Description of the task =
Only the lines from the line containing "- Toegang tot" to the end of the records, both included, belong in the answer, copied exactly.

Entries provided =
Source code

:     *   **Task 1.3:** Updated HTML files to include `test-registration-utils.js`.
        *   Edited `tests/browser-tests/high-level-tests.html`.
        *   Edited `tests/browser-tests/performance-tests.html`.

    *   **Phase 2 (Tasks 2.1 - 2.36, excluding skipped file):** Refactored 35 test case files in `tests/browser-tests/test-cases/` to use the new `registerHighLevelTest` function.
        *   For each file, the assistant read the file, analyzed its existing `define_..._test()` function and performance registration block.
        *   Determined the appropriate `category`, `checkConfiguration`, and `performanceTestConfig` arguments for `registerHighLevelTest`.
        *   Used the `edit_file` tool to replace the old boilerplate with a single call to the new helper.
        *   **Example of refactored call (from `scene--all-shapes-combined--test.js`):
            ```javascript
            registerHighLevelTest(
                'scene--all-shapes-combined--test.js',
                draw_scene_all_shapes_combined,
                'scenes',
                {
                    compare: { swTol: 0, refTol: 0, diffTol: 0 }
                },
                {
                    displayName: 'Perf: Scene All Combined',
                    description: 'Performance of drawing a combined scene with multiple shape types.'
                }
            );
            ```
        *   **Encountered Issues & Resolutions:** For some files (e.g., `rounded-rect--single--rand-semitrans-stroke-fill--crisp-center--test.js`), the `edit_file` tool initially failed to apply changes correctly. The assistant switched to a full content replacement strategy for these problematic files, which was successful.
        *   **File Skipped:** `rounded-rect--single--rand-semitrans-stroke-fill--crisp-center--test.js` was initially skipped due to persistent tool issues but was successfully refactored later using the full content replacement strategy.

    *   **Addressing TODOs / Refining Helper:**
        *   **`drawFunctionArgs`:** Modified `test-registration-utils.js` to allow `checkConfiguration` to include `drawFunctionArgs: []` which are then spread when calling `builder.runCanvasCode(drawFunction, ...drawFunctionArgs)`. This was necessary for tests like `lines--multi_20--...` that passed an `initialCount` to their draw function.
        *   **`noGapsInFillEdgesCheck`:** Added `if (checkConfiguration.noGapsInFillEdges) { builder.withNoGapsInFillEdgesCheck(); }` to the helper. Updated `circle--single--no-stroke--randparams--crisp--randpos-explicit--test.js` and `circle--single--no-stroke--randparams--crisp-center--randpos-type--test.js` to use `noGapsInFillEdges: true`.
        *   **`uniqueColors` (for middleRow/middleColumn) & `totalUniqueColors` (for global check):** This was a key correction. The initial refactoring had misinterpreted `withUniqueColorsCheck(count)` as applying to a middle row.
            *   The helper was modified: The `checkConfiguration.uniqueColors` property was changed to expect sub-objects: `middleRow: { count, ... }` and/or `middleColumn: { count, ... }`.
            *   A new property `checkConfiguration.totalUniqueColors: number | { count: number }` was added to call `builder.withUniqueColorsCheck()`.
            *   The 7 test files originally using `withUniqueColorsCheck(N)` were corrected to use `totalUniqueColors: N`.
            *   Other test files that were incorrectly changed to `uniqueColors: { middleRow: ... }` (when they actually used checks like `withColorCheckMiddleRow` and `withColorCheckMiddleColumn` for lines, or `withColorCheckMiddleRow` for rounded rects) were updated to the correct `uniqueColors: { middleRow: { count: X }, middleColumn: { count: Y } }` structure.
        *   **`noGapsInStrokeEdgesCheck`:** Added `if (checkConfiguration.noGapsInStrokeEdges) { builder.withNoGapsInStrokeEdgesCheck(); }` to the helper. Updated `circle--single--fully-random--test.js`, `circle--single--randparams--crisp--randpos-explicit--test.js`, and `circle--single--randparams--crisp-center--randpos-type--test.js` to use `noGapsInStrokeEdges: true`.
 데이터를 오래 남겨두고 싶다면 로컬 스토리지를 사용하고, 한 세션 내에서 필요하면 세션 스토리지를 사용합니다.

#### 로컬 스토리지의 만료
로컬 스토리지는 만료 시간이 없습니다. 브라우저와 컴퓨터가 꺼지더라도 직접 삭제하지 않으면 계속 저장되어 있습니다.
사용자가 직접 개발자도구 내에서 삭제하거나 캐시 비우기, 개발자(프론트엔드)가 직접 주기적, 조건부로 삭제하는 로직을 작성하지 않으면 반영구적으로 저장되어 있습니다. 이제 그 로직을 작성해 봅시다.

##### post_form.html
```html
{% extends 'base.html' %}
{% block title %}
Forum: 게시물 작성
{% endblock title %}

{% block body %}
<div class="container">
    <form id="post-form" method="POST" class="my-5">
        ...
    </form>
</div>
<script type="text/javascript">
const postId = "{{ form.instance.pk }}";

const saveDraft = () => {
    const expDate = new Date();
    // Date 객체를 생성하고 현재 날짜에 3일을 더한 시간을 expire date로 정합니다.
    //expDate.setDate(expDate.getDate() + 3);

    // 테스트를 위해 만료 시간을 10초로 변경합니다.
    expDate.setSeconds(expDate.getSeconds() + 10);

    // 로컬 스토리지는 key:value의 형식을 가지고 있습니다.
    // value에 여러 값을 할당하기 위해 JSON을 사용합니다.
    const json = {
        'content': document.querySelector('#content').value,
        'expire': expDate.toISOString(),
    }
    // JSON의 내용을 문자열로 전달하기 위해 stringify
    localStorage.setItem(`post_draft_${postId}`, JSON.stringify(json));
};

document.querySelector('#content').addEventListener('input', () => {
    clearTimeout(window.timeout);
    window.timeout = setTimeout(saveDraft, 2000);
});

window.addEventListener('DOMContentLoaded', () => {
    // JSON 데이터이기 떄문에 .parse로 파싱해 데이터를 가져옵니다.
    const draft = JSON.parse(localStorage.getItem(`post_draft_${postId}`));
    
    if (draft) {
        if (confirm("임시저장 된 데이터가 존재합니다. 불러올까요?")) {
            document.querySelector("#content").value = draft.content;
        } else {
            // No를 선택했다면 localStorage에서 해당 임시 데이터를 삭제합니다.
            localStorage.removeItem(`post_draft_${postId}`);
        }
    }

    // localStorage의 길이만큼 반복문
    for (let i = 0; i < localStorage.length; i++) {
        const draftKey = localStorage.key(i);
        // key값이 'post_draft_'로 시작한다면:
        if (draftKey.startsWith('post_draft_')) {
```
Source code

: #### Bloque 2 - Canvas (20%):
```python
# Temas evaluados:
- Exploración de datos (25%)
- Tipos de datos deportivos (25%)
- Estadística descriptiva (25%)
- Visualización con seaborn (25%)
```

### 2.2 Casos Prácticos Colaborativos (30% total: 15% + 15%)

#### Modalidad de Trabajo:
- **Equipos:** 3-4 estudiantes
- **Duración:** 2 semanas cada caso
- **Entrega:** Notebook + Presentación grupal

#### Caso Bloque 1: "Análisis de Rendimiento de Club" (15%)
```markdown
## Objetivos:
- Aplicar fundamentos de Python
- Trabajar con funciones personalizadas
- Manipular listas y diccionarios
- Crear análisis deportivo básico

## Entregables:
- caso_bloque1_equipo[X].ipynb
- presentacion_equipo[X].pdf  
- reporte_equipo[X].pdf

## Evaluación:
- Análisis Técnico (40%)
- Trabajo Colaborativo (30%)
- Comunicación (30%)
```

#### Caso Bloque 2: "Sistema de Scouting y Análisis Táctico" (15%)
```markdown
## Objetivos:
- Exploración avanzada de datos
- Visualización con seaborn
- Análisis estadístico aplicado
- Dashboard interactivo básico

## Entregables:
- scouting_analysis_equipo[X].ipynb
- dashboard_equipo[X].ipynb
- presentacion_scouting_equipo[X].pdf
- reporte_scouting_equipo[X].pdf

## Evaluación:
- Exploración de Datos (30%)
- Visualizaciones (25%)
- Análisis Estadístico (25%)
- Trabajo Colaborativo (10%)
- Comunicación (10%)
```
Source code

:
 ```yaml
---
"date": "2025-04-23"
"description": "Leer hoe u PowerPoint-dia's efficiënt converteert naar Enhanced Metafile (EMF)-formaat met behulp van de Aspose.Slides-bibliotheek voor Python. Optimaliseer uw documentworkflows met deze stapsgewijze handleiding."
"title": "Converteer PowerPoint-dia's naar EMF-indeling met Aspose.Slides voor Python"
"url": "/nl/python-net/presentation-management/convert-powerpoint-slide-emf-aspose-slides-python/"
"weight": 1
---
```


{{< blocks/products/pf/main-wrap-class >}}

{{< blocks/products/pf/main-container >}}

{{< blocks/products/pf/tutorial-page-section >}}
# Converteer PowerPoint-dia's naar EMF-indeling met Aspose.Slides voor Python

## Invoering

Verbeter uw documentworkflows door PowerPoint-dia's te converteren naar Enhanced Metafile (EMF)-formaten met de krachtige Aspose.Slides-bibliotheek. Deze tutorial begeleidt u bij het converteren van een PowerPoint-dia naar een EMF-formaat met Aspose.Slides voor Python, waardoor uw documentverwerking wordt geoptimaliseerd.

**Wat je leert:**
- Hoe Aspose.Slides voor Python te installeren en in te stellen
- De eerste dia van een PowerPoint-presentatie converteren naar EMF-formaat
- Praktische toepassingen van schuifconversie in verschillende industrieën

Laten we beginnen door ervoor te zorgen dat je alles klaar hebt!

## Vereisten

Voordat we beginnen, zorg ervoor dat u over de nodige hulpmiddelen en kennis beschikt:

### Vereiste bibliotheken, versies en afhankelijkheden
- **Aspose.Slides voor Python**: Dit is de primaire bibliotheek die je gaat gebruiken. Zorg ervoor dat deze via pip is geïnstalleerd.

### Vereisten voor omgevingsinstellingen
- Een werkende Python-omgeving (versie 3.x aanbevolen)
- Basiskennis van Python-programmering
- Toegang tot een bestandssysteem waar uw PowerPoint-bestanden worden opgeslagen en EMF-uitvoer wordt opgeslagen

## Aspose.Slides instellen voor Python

Answer to the exercise =
- Toegang tot een bestandssysteem waar uw PowerPoint-bestanden worden opgeslagen en EMF-uitvoer wordt opgeslagen

## Aspose.Slides instellen voor Python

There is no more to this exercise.